本研究旨在比较新型锰基磁共振成像(MRI)对比剂 Mn-PyC3A 与商用钆基对比剂 Gd-DOTA 和 Gd-EOB-DTPA 的疗效,以分别检测乳腺癌和转移性肝疾病的小鼠模型中的肿瘤,并定量测定大鼠中 Mn-PyC3A 的分数排泄和消除。
在乳腺癌小鼠模型(n = 8)中,将 0.1mmol/kg Mn-PyC3A 的 T1 加权对比增强 MRI 与 0.1mmol/kg Gd-DOTA 进行比较,并在肝转移小鼠模型(n = 6)中与 0.025mmol/kg Gd-EOB-DTPA 进行比较。注射 2.0mmol/kg[Mn]Mn-PyC3A 或 Gd-DOTA 后,通过 Mn 伽马计数或 Gd 元素分析定量测定大鼠中的分数排泄、1 天的生物分布和 7 天的生物分布。通过配对 t 检验比较成像数据;通过非配对 t 检验比较生物分布数据。

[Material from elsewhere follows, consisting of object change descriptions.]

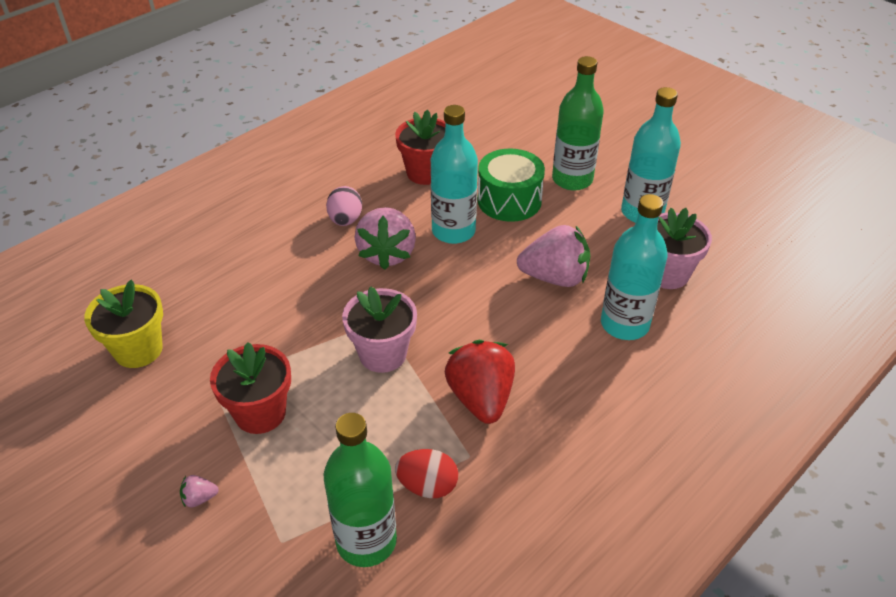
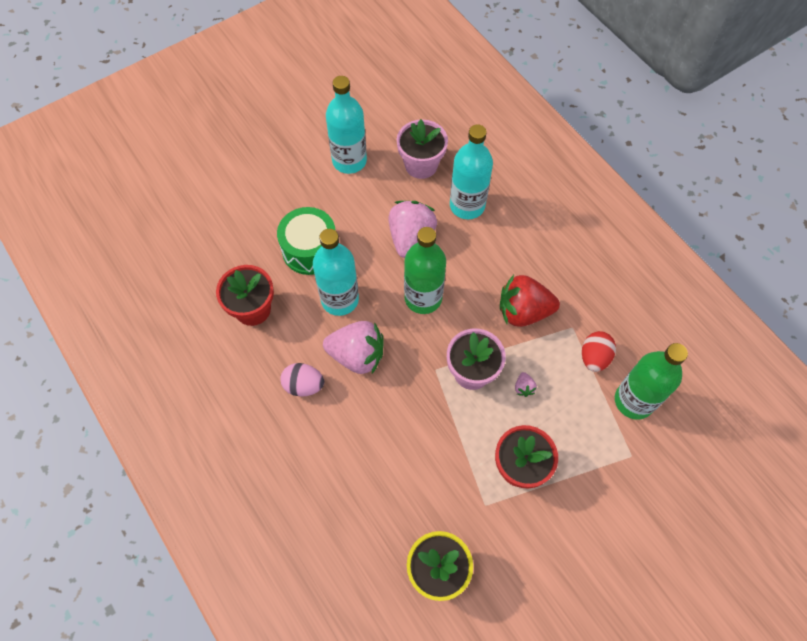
camera: 80 degrees left, 20 degrees up
pink strawberry [180,475,219,507] -> pink strawberry moved to [515,372,537,397]
green bottle [552,56,604,191] -> green bottle moved to [404,227,446,314]

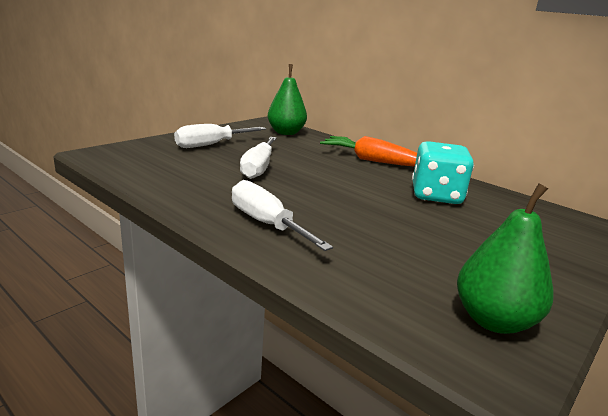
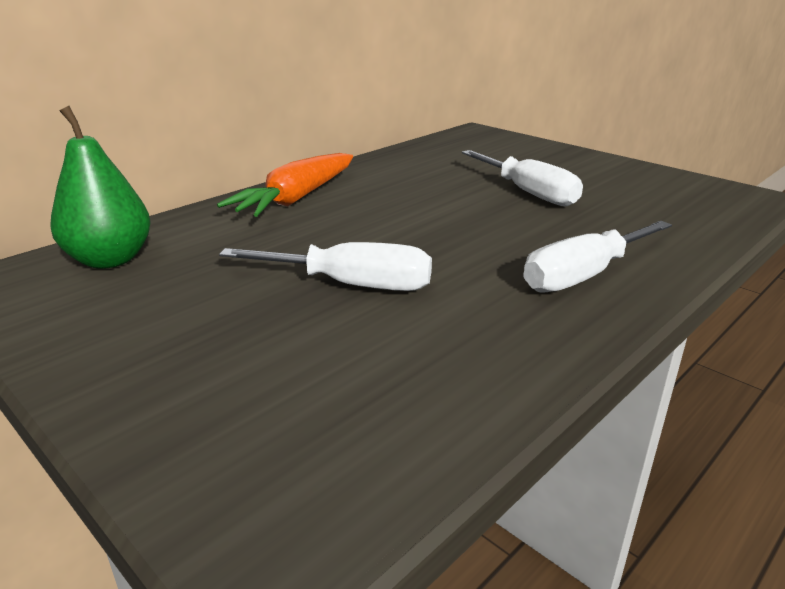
camera: 85 degrees left, 5 degrees up
white screwdriver [174,124,266,148] -> white screwdriver moved to [462,150,583,206]
turquoise dice [412,141,474,204] -> none
green pear [457,183,554,334] -> none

注射后 3 分钟,Mn-PyC3A 和 Gd-DOTA 注射后的肿瘤-肌肉对比噪声比(ΔCNR)增加(平均值 ± 标准差)分别为 17 ± 3.8 和 20 ± 4.4(P = 0.34)。注射后 8 分钟,Mn-PyC3A 和 Gd-EOB-DTPA 的肝-肿瘤 ΔCNR 值分别为 28 ± 9.0 和 48 ± 23(P = 0.11)。Mn-PyC3A 在给予大鼠后,85%以尿液形式排出,15%以粪便形式排出。注射后 1 天,组织中回收的 Mn 和 Gd 的注射剂量百分比(%ID)分别为 0.32 ± 0.12 和 0.57 ± 0.12(P = 0.0030),7 天后分别为 0.058 ± 0.051 和 0.19 ± 0.052(P < 0.0001)。
Mn-PyC3A 在乳腺癌小鼠模型中提供与 Gd-DOTA 相当的肿瘤对比增强效果,并且比 Gd-DOTA 更完全消除;Mn-PyC3A 的部分肝胆排泄可实现肝转移的显著延迟相可视化。